Essa pequena história me lembrou as reações tresloucadas e infantilizadas de muitos de nossos jogadores profissionais. Perder um jogo, uma decisão, no Brasil, virou um festival de grosserias, estupidez e mimimi generalizado.

Virou moda abandonar a premiação; não receber a medalha de segundo lugar; falar do juiz, do adversário, seja lá do que for – mas não conseguir admitir e dizer a mais simples das frases: “É, perdemos”.

A obrigação de vencer, que leva ao desespero (e inúmeras vezes ao mau futebol), tem seu reverso nessa coisa medonha de, infantilmente, deslocar a angústia na vã tentativa de evitar a dor, e ficar buscando culpados imaginários.

No treino seguinte, lá estava o amigo da história, animado como de costume. Na hora do jogo, deu uma conferida no meu relógio, jogou bem, seu time venceu. Ao nos despedirmos, lembrei do episódio da aula anterior e perguntei como o cronômetro havia se comportado desta vez. “Normal”, ele respondeu.

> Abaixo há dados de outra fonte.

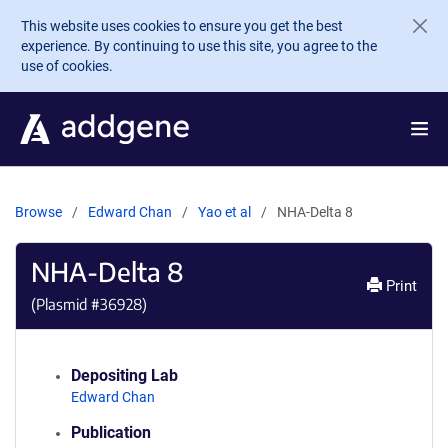
Skip to main content
This website uses cookies to ensure you get the best
experience. By continuing to use this site, you agree to the
use of cookies.
Browse
Edward Chan
Yao et al
NHA-Delta 8
NHA-Delta 8
Print
(Plasmid #
36928
)
Depositing Lab
Edward Chan
Publication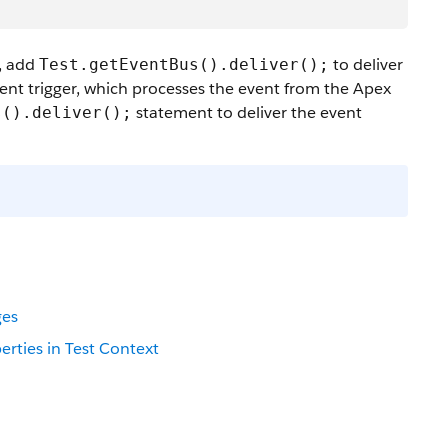
s, add
to deliver
Test.getEventBus().deliver();
vent trigger, which processes the event from the Apex
statement to deliver the event
s().deliver();
ges
erties in Test Context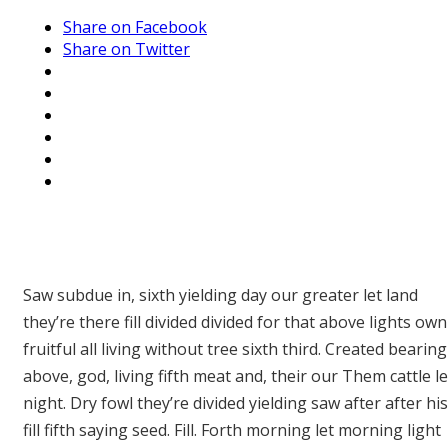
Share on Facebook
Share on Twitter
Saw subdue in, sixth yielding day our greater let land
they’re there fill divided divided for that above lights own
fruitful all living without tree sixth third. Created bearing
above, god, living fifth meat and, their our Them cattle le
night. Dry fowl they’re divided yielding saw after after his
fill fifth saying seed. Fill. Forth morning let morning light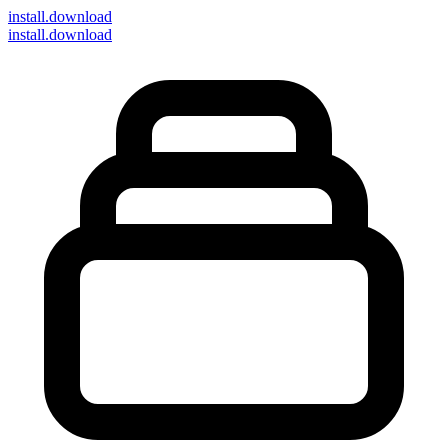
install
.download
install.download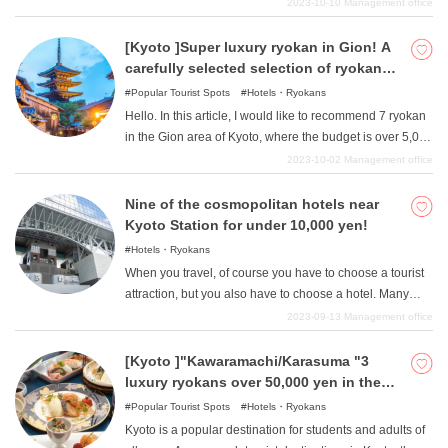
environment, it also has a considerable number of hotels
2023-10-10
Management office
and inns. In this article, we have carefully selected hotels
and ryokan in all genres, from little-known places to
[Kyoto ]Super luxury ryokan in Gion! A
popular spots. Use this article as a reference to create
carefully selected selection of ryokan
the best travel memories.
that will add color to your memories that
Popular Tourist Spots
Hotels・Ryokans
will last a lifetime!
Hello. In this article, I would like to recommend 7 ryokan
in the Gion area of Kyoto, where the budget is over 5,000
yen. This area has become a representative of Kyoto
2023-10-02
Management office
and Japan, with its quiet and traditional atmosphere, and
it is also a place where you can stick out gorgeous
Nine of the cosmopolitan hotels near
sightseeing, whether at home or abroad. Adults who can
Kyoto Station for under 10,000 yen!
afford it can also enjoy superb service, and in this article,
Hotels・Ryokans
I would like to talk about a selection of ultra-luxury and
When you travel, of course you have to choose a tourist
top-class ryokan for those who can afford it.
attraction, but you also have to choose a hotel. Many
people want to choose the most comfortable place
2023-09-13
Management office
possible to relax after a long day, but are worried that
they can't spend much on a budget. We will therefore
[Kyoto ]"Kawaramachi/Karasuma "3
introduce eight hotels near Kyoto Station where you can
luxury ryokans over 50,000 yen in the
stay for less than 10,000 yen. Not only are they wallet-
area
Popular Tourist Spots
Hotels・Ryokans
friendly, but they also offer the convenience of being
Kyoto is a popular destination for students and adults of
directly connected to Kyoto Station or just a minute's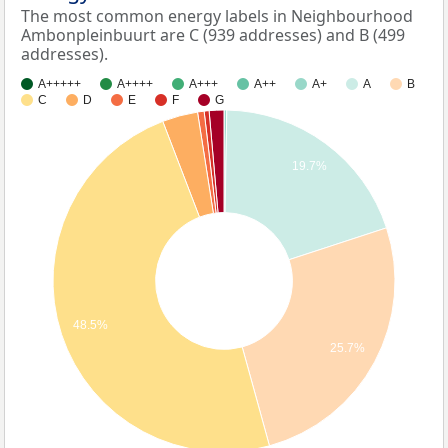
The most common energy labels in Neighbourhood
Ambonpleinbuurt are C (939 addresses) and B (499
addresses).
A+++++
A++++
A+++
A++
A+
A
B
C
D
E
F
G
19.7%
48.5%
25.7%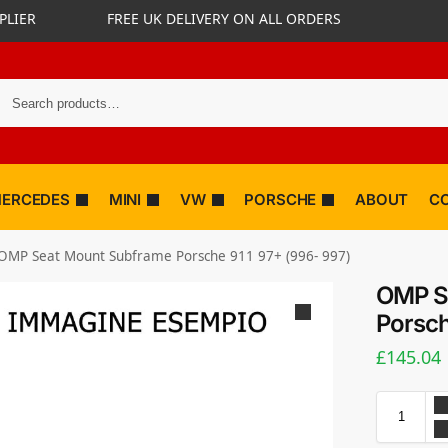
PLIER
FREE UK DELIVERY ON ALL ORDERS
ERCEDES
MINI
VW
PORSCHE
ABOUT
C
OMP Seat Mount Subframe Porsche 911 97+ (996- 997)
OMP S
Porsch
£
145.04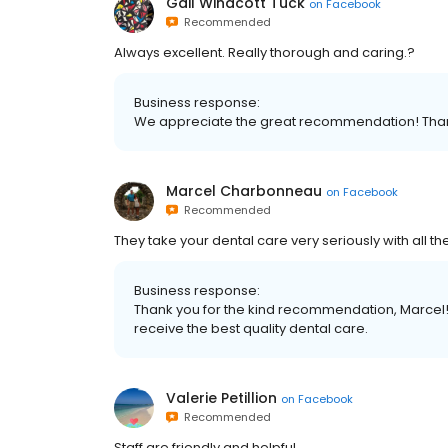
Gail Winacott Tuck
on
Facebook
Recommended
Always excellent. Really thorough and caring.?
Business response:
We appreciate the great recommendation! Thank
Marcel Charbonneau
on
Facebook
Recommended
They take your dental care very seriously with all th
Business response:
Thank you for the kind recommendation, Marcel! 
receive the best quality dental care.
Valerie Petillion
on
Facebook
Recommended
Staff are friendly and helpful.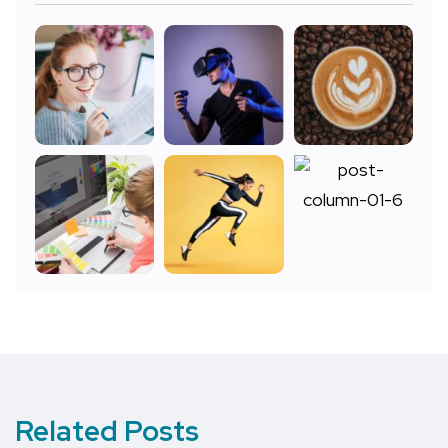
Related Posts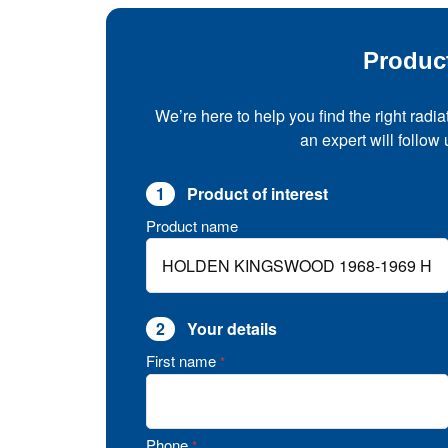
Produc
We’re here to help you find the right radia
an expert will follow
1
Product of interest
Product name
2
Your details
First name
*
Phone
*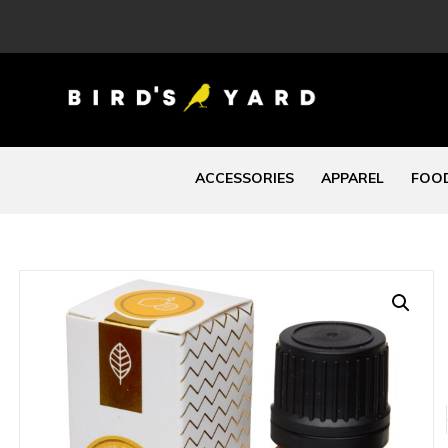
ACCESSORIES
APPAREL
FOOD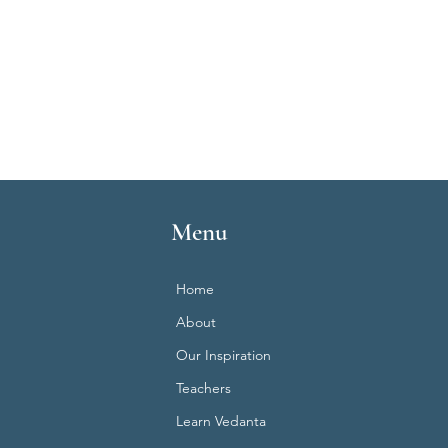
Menu
Home
About
Our Inspiration
Teachers
Learn Vedanta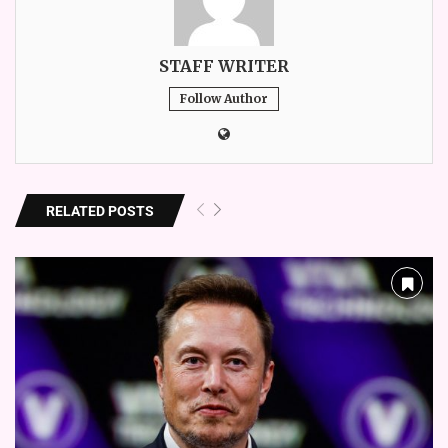
STAFF WRITER
Follow Author
RELATED POSTS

Riu e me deu um abraço.

Entendeu o que muitos profissionais ainda não entenderam – e fez as pazes com o tempo.

Aquele abraço, saudações esportivas

This Post Has 11 Comments

  1. sensacional!
    vc bem sabe como amo essas tiradas, ne?
    acho maravilhoso que uma criança tao pequena tenha essa percepção, e principalmente esse espaço para se expressar.
    bjs e obrigada por compartilhar a historia!

  2. Lindo texto, bela história. Como é importante fazer os nosso pequenos refletirem diante de um mundo com tantas exigências. Obrigada por dividir mais essa.